◆ **Input**

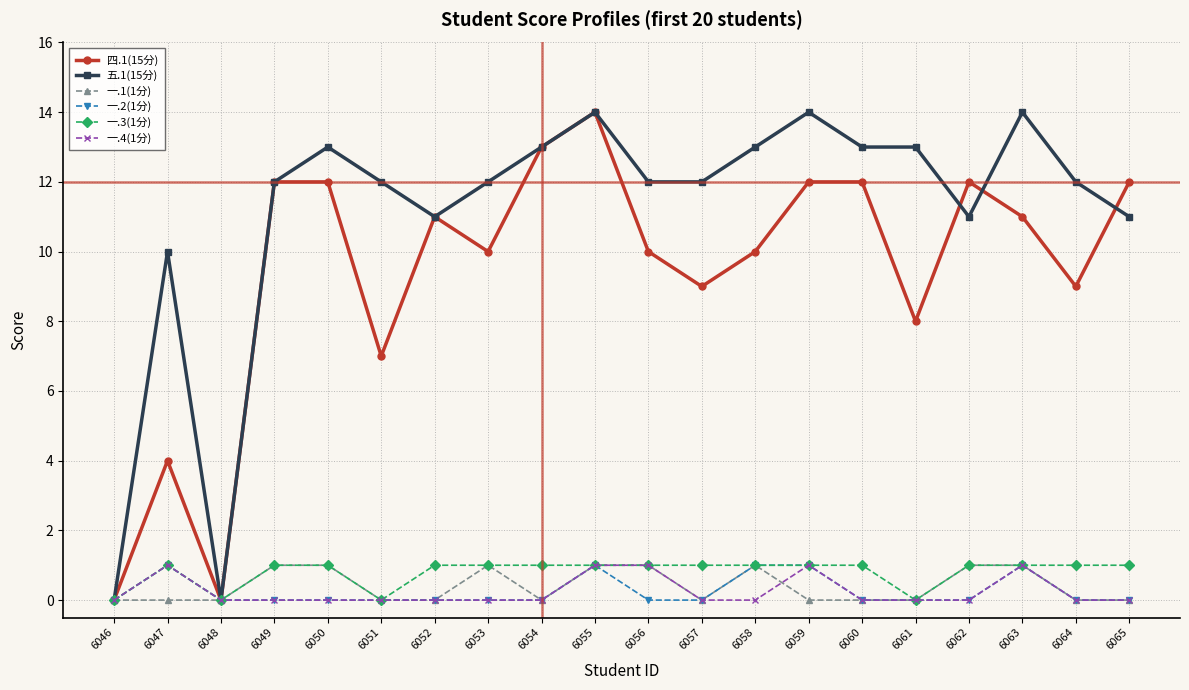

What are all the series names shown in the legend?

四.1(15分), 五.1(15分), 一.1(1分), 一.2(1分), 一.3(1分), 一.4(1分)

==

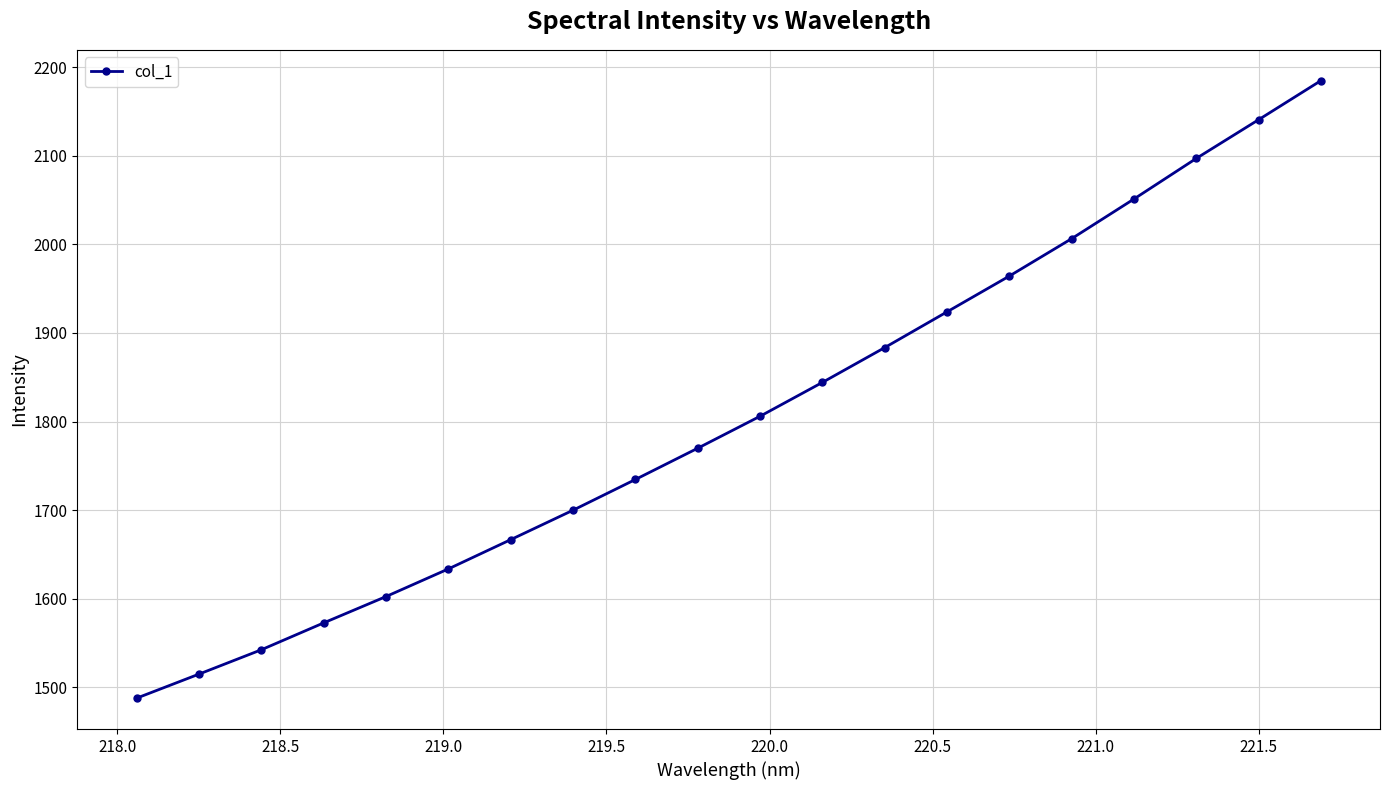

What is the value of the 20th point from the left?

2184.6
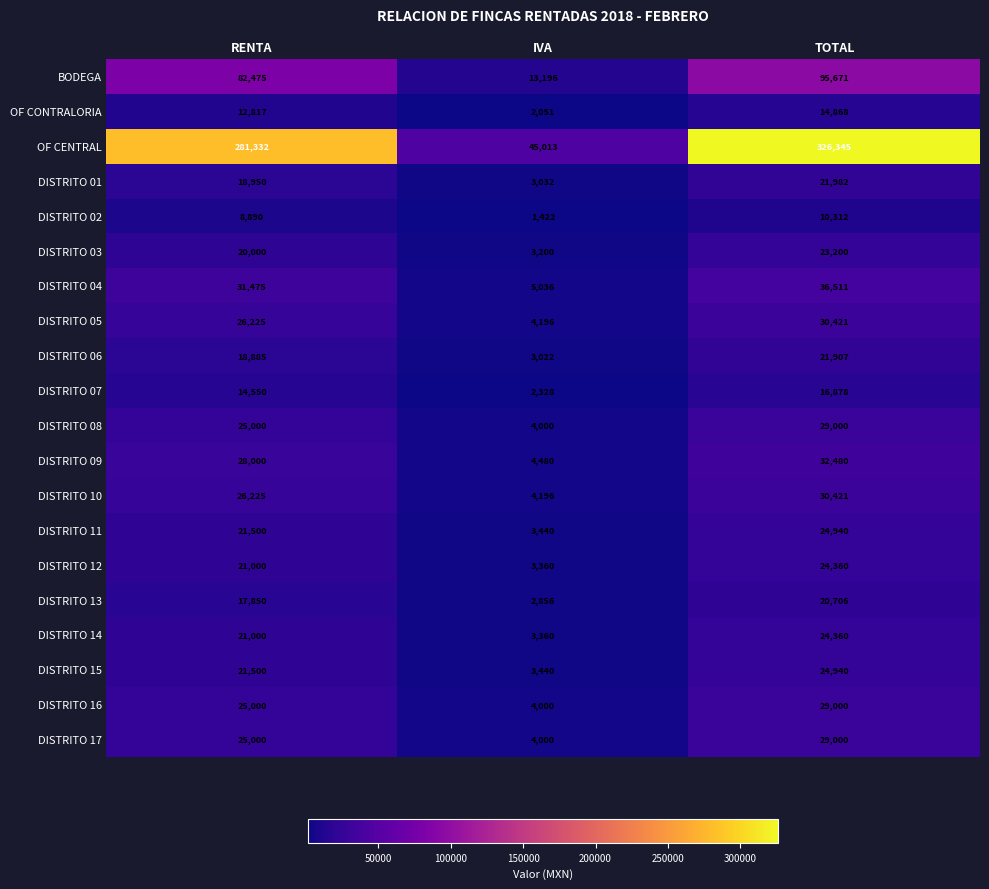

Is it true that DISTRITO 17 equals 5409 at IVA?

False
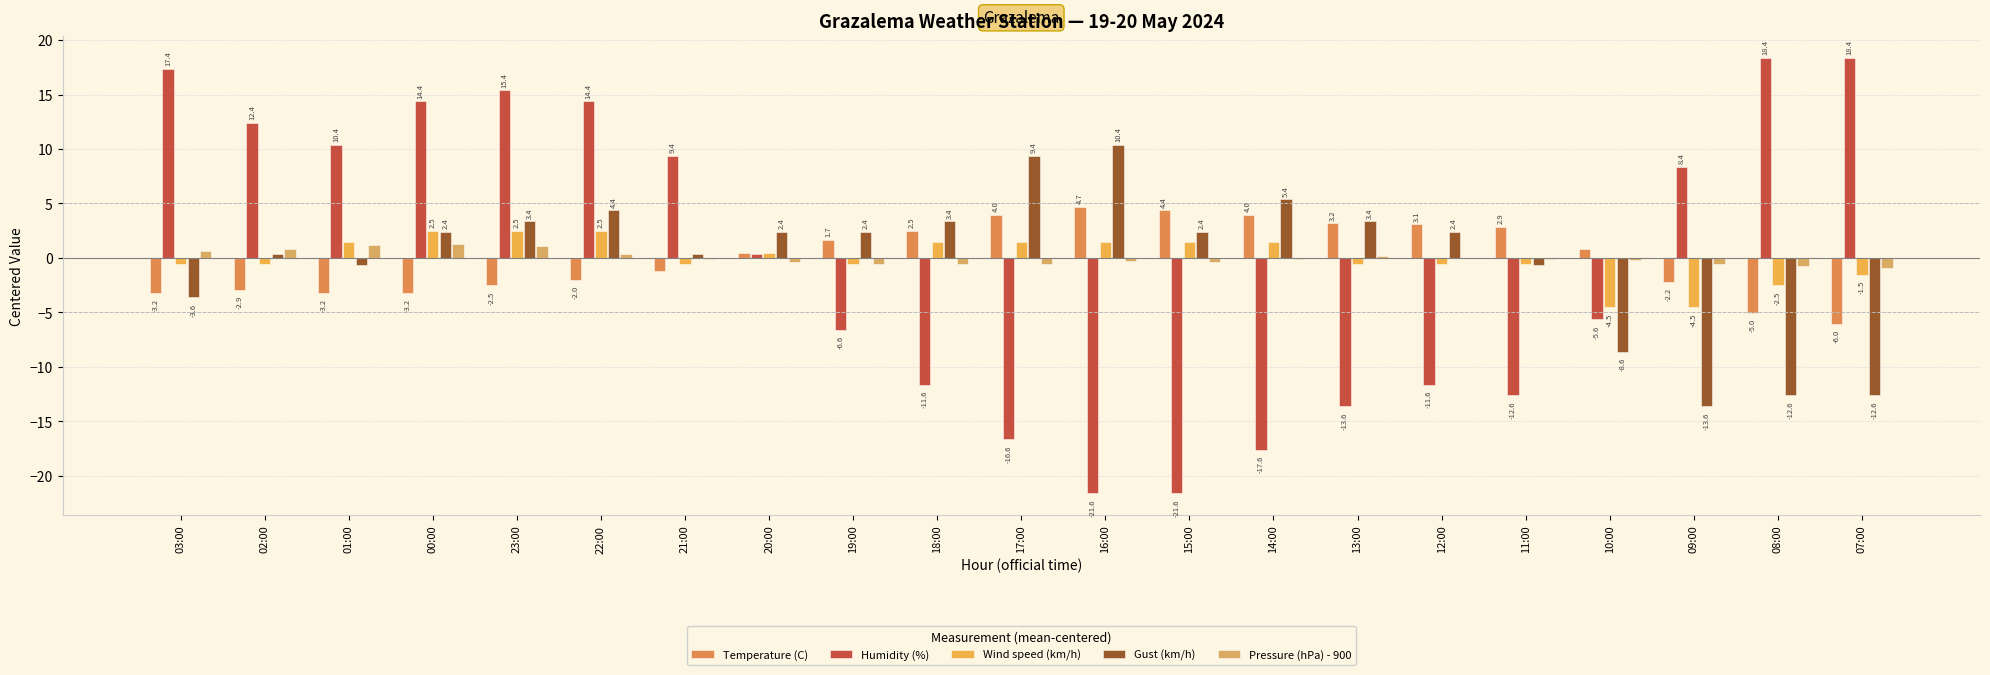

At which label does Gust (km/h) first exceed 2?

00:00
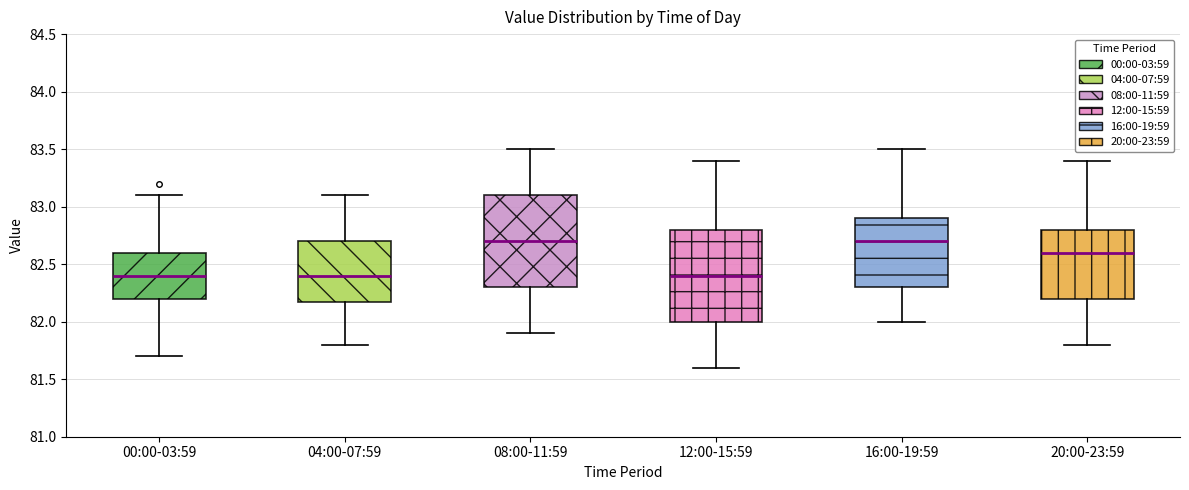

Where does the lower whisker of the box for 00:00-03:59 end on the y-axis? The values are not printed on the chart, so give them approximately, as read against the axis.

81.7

◆ **Task statement**
Please find every line in the material above that contains the word "does", treating uppercase and lowercase as different, and copy each of those lines.

◆ **The answer**
At which label does Gust (km/h) first exceed 2?
Where does the lower whisker of the box for 00:00-03:59 end on the y-axis? The values are not printed on the chart, so give them approximately, as read against the axis.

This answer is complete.